# Optimal Page Replacement Algorithm - If more than one frame will not be used again, which one gets replaced?

This may not make a difference in the end, but not knowing is driving me insane. When using the Optimal algorithm for page replacement, if you need to put something new into a frame and you have more than one frame that will not be used again, how does it prioritize which one to replace? In other words, if you have three frames and you enter in 1, 1, 2, 3, and neither 1 or 2 ever appears again, which one gets bumped when you try to put in 4?

Does it go by FIFO and kick out 1, does it go by most used and kick out 2 or does it go by least recently used and kick out 1?

• Do you know 1 and 2 will never be used again? How do you obtain that knowledge? In general, there is no optimal page replacement algorithm because you want to drop those with the smallest probability of beeing used in the future, and in general, one cannot obtain knowledge about the future from looking at the past. – Rainer P. Mar 6 '16 at 21:43
• I know that the optimal algorithm is impossible in practice, but I'm referring to the theoretical optimal that's taught in class. So in this case, we're imagining that it is possible to know the future and what's coming. This is a purely what-if question – YouHaveGotToBeKiddingMe Mar 6 '16 at 22:01

The optimal algorithm uses whatever is optimal (or one of the optimal possibilities, in case there are several), i.e. whatever produces the least page faults. There isn't necessarily any simpler description of its behavior, though there might be. In general, it depends on the problem; for this specific problem, I don't know whether a simple description exists, though there is probably a simple algorithm that finds an optimal sequence.

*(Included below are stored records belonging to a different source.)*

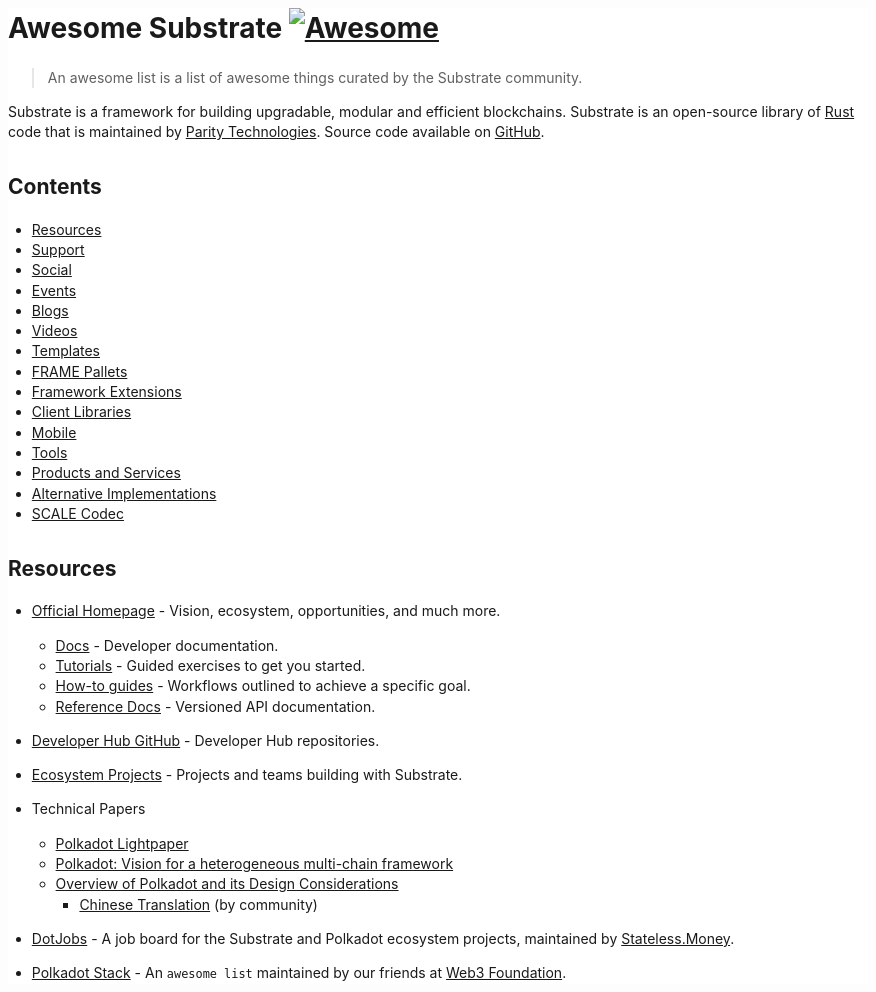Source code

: # Awesome Substrate [![Awesome](https://awesome.re/badge-flat.svg)](https://awesome.re)

> An awesome list is a list of awesome things curated by the Substrate community.

Substrate is a framework for building upgradable, modular and efficient
blockchains. Substrate is an open-source library of [Rust](https://www.rust-lang.org/) code that is
maintained by [Parity Technologies](https://www.parity.io/). Source code available on
[GitHub](https://github.com/paritytech/substrate).

## Contents

- [Resources](#resources)
- [Support](#support)
- [Social](#social)
- [Events](#events)
- [Blogs](#blogs)
- [Videos](#videos)
- [Templates](#templates)
- [FRAME Pallets](#frame-pallets)
- [Framework Extensions](#framework-extensions)
- [Client Libraries](#client-libraries)
- [Mobile](#mobile)
- [Tools](#tools)
- [Products and Services](#products-and-services)
- [Alternative Implementations](#alternative-implementations)
- [SCALE Codec](#scale-codec)

## Resources

- [Official Homepage](https://substrate.io/) - Vision, ecosystem, opportunities, and much more.
  - [Docs](https://docs.substrate.io/) - Developer documentation.
  - [Tutorials](https://docs.substrate.io/tutorials) - Guided exercises to get you started.
  - [How-to guides](https://docs.substrate.io/how-to-guides) - Workflows outlined to achieve a
    specific goal.
  - [Reference Docs](https://docs.substrate.io/rustdocs) - Versioned API documentation.
- [Developer Hub GitHub](https://github.com/substrate-developer-hub/) - Developer Hub repositories.
- [Ecosystem Projects](https://substrate.io/ecosystem/projects/) - Projects and teams building with
  Substrate.
- Technical Papers
  - [Polkadot Lightpaper](https://polkadot.network/Polkadot-lightpaper.pdf)
  - [Polkadot: Vision for a heterogeneous multi-chain framework](https://github.com/polkadot-io/polkadotpaper/raw/master/PolkaDotPaper.pdf)
  - [Overview of Polkadot and its Design Considerations](https://arxiv.org/abs/2005.13456.pdf)
    - [Chinese Translation](https://github.com/AmadeusGB/Overview-of-Polkadot) (by community)

- [DotJobs](https://dotjobs.net/) - A job board for the Substrate and Polkadot ecosystem projects,
  maintained by [Stateless.Money](https://stateless.money/).
- [Polkadot Stack](https://github.com/w3f/Grants-Program/blob/master/docs/polkadot_stack.md) - An
  `awesome list` maintained by our friends at [Web3 Foundation](https://web3.foundation/).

FIFO, most used and LRU are heuristics that are useful for the online version; it's not necessarily true that they can be used in any shape or form to obtain optimal page replacement sequences (but you might be able to describe rules for obtaining an optimal sequence using them; I just don't know).

Wikipedia says

'The Optimal Page Replacement Algorithm cannot be implemented in a general purpose operating system because it is impossible to compute reliably how long it will be before a page is going to be used, except when all software that will run on a system is either known beforehand and is amenable to static analysis of its memory reference patterns, or only a class of applications allowing run-time analysis. Despite this limitation, algorithms exist that can offer near-optimal performance — (i.e. less page faults).'

Hence, it is an ideal algorithm for page replacements and causes the least no. of page faults to occur. So, you should not be worried about which frame will be popped out if more than two frames are not used in near future because as you mentioned, it does not matter (since no. of page faults will remain the same no matter which one you pop out) and you cannot implement it in real life. Moreover, this algorithm can be used to compare the efficiency of other algorithms.